### Problem statement
Reproduce every line of the data below, substituting "C-5" for each occurrence of "C-17" and leaving everything else unchanged.

:::

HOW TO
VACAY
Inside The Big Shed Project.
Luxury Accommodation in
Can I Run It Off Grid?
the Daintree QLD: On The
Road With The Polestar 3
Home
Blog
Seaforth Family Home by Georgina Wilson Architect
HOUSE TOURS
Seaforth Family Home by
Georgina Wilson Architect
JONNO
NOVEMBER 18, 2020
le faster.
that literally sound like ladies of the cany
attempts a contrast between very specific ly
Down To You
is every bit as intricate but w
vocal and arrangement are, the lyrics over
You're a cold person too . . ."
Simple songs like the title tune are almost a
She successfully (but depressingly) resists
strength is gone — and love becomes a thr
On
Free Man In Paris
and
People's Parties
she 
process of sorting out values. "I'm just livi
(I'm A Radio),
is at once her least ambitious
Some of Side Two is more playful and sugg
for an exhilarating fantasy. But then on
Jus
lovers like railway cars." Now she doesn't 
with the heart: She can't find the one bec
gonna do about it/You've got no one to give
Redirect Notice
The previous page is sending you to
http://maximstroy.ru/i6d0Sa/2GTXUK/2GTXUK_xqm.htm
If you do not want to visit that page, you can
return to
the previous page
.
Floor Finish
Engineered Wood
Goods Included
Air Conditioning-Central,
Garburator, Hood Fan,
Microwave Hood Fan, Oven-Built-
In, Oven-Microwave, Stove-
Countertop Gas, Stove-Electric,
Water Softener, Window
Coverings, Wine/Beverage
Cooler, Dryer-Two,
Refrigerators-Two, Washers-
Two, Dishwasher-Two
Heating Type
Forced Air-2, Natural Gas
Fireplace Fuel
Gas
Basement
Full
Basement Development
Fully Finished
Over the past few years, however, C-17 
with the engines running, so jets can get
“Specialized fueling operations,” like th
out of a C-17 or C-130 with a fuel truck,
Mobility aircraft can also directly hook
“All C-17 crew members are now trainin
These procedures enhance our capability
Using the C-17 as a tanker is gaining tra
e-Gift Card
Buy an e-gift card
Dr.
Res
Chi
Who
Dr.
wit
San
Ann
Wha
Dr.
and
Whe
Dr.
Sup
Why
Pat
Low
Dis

:::

### Response for this exercise
HOW TO
VACAY
Inside The Big Shed Project.
Luxury Accommodation in
Can I Run It Off Grid?
the Daintree QLD: On The
Road With The Polestar 3
Home
Blog
Seaforth Family Home by Georgina Wilson Architect
HOUSE TOURS
Seaforth Family Home by
Georgina Wilson Architect
JONNO
NOVEMBER 18, 2020
le faster.
that literally sound like ladies of the cany
attempts a contrast between very specific ly
Down To You
is every bit as intricate but w
vocal and arrangement are, the lyrics over
You're a cold person too . . ."
Simple songs like the title tune are almost a
She successfully (but depressingly) resists
strength is gone — and love becomes a thr
On
Free Man In Paris
and
People's Parties
she 
process of sorting out values. "I'm just livi
(I'm A Radio),
is at once her least ambitious
Some of Side Two is more playful and sugg
for an exhilarating fantasy. But then on
Jus
lovers like railway cars." Now she doesn't 
with the heart: She can't find the one bec
gonna do about it/You've got no one to give
Redirect Notice
The previous page is sending you to
http://maximstroy.ru/i6d0Sa/2GTXUK/2GTXUK_xqm.htm
If you do not want to visit that page, you can
return to
the previous page
.
Floor Finish
Engineered Wood
Goods Included
Air Conditioning-Central,
Garburator, Hood Fan,
Microwave Hood Fan, Oven-Built-
In, Oven-Microwave, Stove-
Countertop Gas, Stove-Electric,
Water Softener, Window
Coverings, Wine/Beverage
Cooler, Dryer-Two,
Refrigerators-Two, Washers-
Two, Dishwasher-Two
Heating Type
Forced Air-2, Natural Gas
Fireplace Fuel
Gas
Basement
Full
Basement Development
Fully Finished
Over the past few years, however, C-5 
with the engines running, so jets can get
“Specialized fueling operations,” like th
out of a C-5 or C-130 with a fuel truck,
Mobility aircraft can also directly hook
“All C-5 crew members are now trainin
These procedures enhance our capability
Using the C-5 as a tanker is gaining tra
e-Gift Card
Buy an e-gift card
Dr.
Res
Chi
Who
Dr.
wit
San
Ann
Wha
Dr.
and
Whe
Dr.
Sup
Why
Pat
Low
Dis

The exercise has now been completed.